The demo offers just one puzzle like this, towards the end of the experience. In this, you use the Remote Space Wirel- okay, let’s just call it “the device” to chain-link an electrical current through a series of degraded machines, conductors, and hidden wires. Simple here in its execution but very clear to see how complex it could become over the full game.

If I had only one hesitation about The House of Tesla, it would be that since the demo largely represents one small part of the full game, there isn’t wasn't a lot of time dedicated to a tutorial. I felt a familiarity with the original Da Vinci games was helpful, if not necessary to understand what the game asks. Tesla has many curious mechanical contraptions in his workshop and I got the sense that what might be intuitive to The House of Da Vinci player may not be to someone else. Remember this: If faced with a contraption you don’t know what to do, just follow the Bop It commandments: Push it, pull it, twist it, flick it and if all else fails, shout at it.

A newspaper, spilled mug of coffee, and strange key sit in the middle of a desk. A book titled 'Prometheus' is on the right side of the desk.
A newspaper, spilled mug of coffee, and strange key sit in the middle of a desk. A book titled 'Prometheus' is on the right side of the desk.

The question of the device is likely just one small part of a delicate balance Blue Brain Games have to solve in the full release. How to make The House of Tesla historically believable yet still a fun thinky puzzle game. The House of Da Vinci can get away with being whimsical, fantastical and at times, supernatural. I mean, Da Vinci was alive such a long time ago. Tesla on the other hand was still working in the 1940s, and today you can go visit the same Wardenclyffe Tower where this game is set.

I don’t know to what degree the full release will go into the true history of Tesla, but his dream at Wardenclyffe was to create an ambitious, wireless global telecommunications system. His bold vision was to transmit voices, images, and news in seconds all over the world, using the Earth itself as an enormous conductor. 

"When wireless is fully applied, the earth will be converted into a huge brain, capable of response in every one of its parts." - Nikola Tesla

It’s an amazing setting for an escape room game, but the world in the 1940s was very different from Da Vinci’s 1400s, and I’m equally excited and curious to see where The House of Tesla will take his story. From the demo alone, it seems poised to join the ranks of the beautifully crafted escape room games that successfully blend historical fiction with engaging, tactile puzzle mechanics. While the demo leaves many questions unanswered, it provides just enough intrigue that the full release, planned for 2025 across PC, console, and mobile platforms, will be worth watching.

A zoetrope sits on a desk displaying a running horse. A strange mechanical contraption sits to the right.
A zoetrope sits on a desk displaying a running horse. A strange mechanical contraption sits to the right.

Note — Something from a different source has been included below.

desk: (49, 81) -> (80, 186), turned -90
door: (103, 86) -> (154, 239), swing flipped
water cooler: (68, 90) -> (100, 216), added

As a final thought, although Tesla famously failed his Wardenclyffe experiment, I’d like to think that he would be pleased to know his dream was realised in the world we live in today. A vast network of people creating, playing, and writing about fantastic thinky puzzle games and learning the principles of playful problem solving through electrical puzzles along the way. If the full game can expand on the demo’s promising foundation, The House of Tesla would offer something unique whilst capturing the spirit of scientific discovery that drove one of history’s most fascinating inventors.

Developer: Blue Brain Games
Publisher: Blue Brain Games
Platforms: Steam
Release Date: TBA 2025

Disclaimer: Thinky Games is part of the Carina Initiatives and may have professional relationships with individuals and businesses related to the subject of this article. Please see our Editorial Policy for details.